Dataset rows
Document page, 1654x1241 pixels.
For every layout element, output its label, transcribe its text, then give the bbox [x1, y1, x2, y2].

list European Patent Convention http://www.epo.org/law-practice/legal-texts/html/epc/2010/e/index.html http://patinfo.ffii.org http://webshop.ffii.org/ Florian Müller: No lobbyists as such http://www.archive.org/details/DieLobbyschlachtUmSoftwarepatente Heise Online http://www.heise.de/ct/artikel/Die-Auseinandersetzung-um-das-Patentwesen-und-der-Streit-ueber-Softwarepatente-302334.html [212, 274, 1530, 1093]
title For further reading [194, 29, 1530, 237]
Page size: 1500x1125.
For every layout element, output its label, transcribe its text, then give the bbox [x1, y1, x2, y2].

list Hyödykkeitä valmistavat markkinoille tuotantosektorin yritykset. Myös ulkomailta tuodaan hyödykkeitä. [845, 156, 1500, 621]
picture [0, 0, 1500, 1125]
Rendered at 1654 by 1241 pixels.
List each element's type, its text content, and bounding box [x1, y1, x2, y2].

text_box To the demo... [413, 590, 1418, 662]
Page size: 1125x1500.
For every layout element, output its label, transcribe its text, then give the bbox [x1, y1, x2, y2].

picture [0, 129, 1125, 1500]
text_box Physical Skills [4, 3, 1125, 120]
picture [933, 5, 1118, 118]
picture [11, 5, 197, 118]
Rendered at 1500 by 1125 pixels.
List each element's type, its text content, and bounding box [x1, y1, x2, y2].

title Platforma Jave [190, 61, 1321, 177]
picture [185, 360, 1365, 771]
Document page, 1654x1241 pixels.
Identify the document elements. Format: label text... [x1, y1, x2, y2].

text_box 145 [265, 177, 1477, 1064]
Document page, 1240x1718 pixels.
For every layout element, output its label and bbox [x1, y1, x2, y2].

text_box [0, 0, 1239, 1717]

TASK GOAL:
Put each line of the items above into a JSON list of strings, one string per line. Leave out blank lines.

TASK RESPONSE:
[
  "Document page, 1654x1241 pixels.",
  "For every layout element, output its label, transcribe its text, then give the bbox [x1, y1, x2, y2].",
  "list European Patent Convention http://www.epo.org/law-practice/legal-texts/html/epc/2010/e/index.html http://patinfo.ffii.org http://webshop.ffii.org/ Florian Müller: No lobbyists as such http://www.archive.org/details/DieLobbyschlachtUmSoftwarepatente Heise Online http://www.heise.de/ct/artikel/Die-Auseinandersetzung-um-das-Patentwesen-und-der-Streit-ueber-Softwarepatente-302334.html [212, 274, 1530, 1093]",
  "title For further reading [194, 29, 1530, 237]",
  "Page size: 1500x1125.",
  "For every layout element, output its label, transcribe its text, then give the bbox [x1, y1, x2, y2].",
  "list Hyödykkeitä valmistavat markkinoille tuotantosektorin yritykset. Myös ulkomailta tuodaan hyödykkeitä. [845, 156, 1500, 621]",
  "picture [0, 0, 1500, 1125]",
  "Rendered at 1654 by 1241 pixels.",
  "List each element's type, its text content, and bounding box [x1, y1, x2, y2].",
  "text_box To the demo... [413, 590, 1418, 662]",
  "Page size: 1125x1500.",
  "For every layout element, output its label, transcribe its text, then give the bbox [x1, y1, x2, y2].",
  "picture [0, 129, 1125, 1500]",
  "text_box Physical Skills [4, 3, 1125, 120]",
  "picture [933, 5, 1118, 118]",
  "picture [11, 5, 197, 118]",
  "Rendered at 1500 by 1125 pixels.",
  "List each element's type, its text content, and bounding box [x1, y1, x2, y2].",
  "title Platforma Jave [190, 61, 1321, 177]",
  "picture [185, 360, 1365, 771]",
  "Document page, 1654x1241 pixels.",
  "Identify the document elements. Format: label text... [x1, y1, x2, y2].",
  "text_box 145 [265, 177, 1477, 1064]",
  "Document page, 1240x1718 pixels.",
  "For every layout element, output its label and bbox [x1, y1, x2, y2].",
  "text_box [0, 0, 1239, 1717]"
]